Wednesday, August 17, 2005

White Oleander

The plants that are the most fascinating when you're a kid are inevitably the ones your mother tells you are poisonous. You look on them with such fascination. Their jewel-like berries -- will they kill ants? They go into old soda bottles with water and leaves -- a poison elixer. But you did what your mom told you to do and never ate them. But oleander -- common along roadways and gardens in Southern California -- you stayed away from that one.
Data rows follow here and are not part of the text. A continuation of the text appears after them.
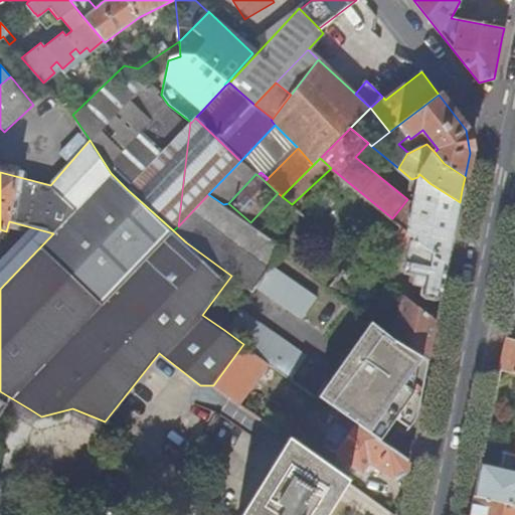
[(419,174),(408,232),(448,265),(454,232),(460,202),(430,183),(419,174)]
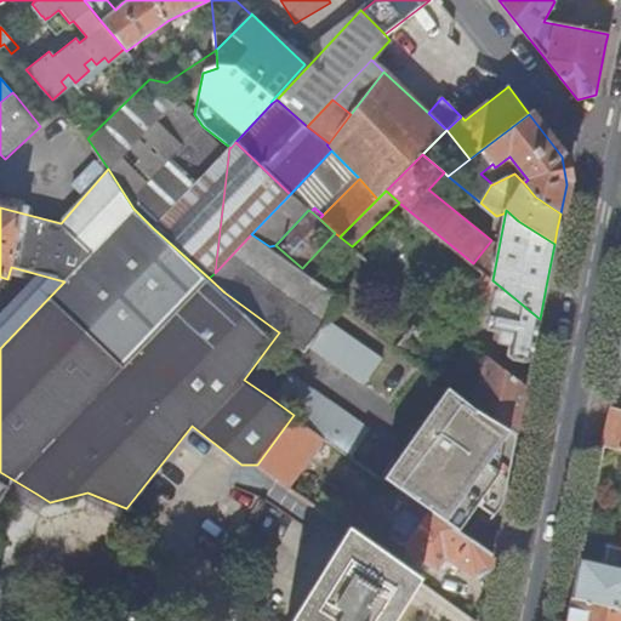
[(302,268),(275,245),(269,246),(251,234),(215,273),(209,278),(224,292),(279,332),(303,352),(311,342),(331,315),(342,301),(300,269),(302,268)]
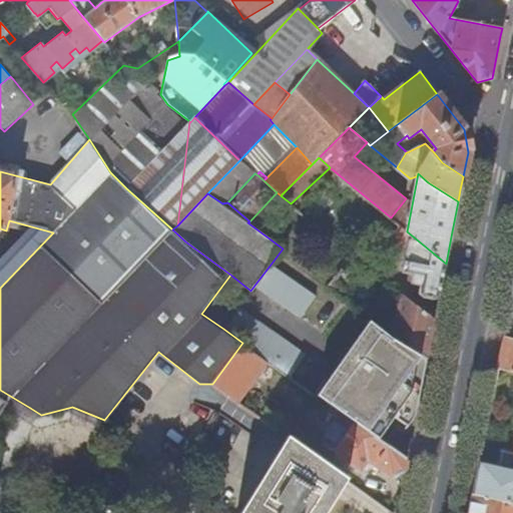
[(25,235),(0,261),(0,288),(53,232),(9,220),(6,230),(25,235)]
Oleander is a plant with a storied history. Originally of Mediterranean origin (though it was found as far afield as China), it figures prominantly in both Greek and Judeo-Christian mythologies (making a notable appearance as the wood that was the staff of St. Joseph, husband to the Virgin Mary.) It came over to the New World as part of a movement by the Spaniards to turn the West Indies into a Paradise of old world plants and fruit trees.

Though there are a bunch of stories of hapless groups of people roasting hot dogs on or making fires of oleander wood and dying, (and in fact the wood and smoke are supposed to be poisonous) there are no actual records of such accidents. Children appear to be particularly susceptable to the poison because of their small size and proclivity to ingest inadvisable things. Pets and horses often perish after chewing oleander bark or leaves, which they find sweet. Apparently, the taste is bitter and nauseating, causing people to gag. As little as four ounces of leaves can kill an adult human. To date, only one person has ever been recorded to die from oleander poisoning -- his wife whipped up a concoction of oleander leaves and anti-freeze (you'd think the anti-freeze would have been enough!)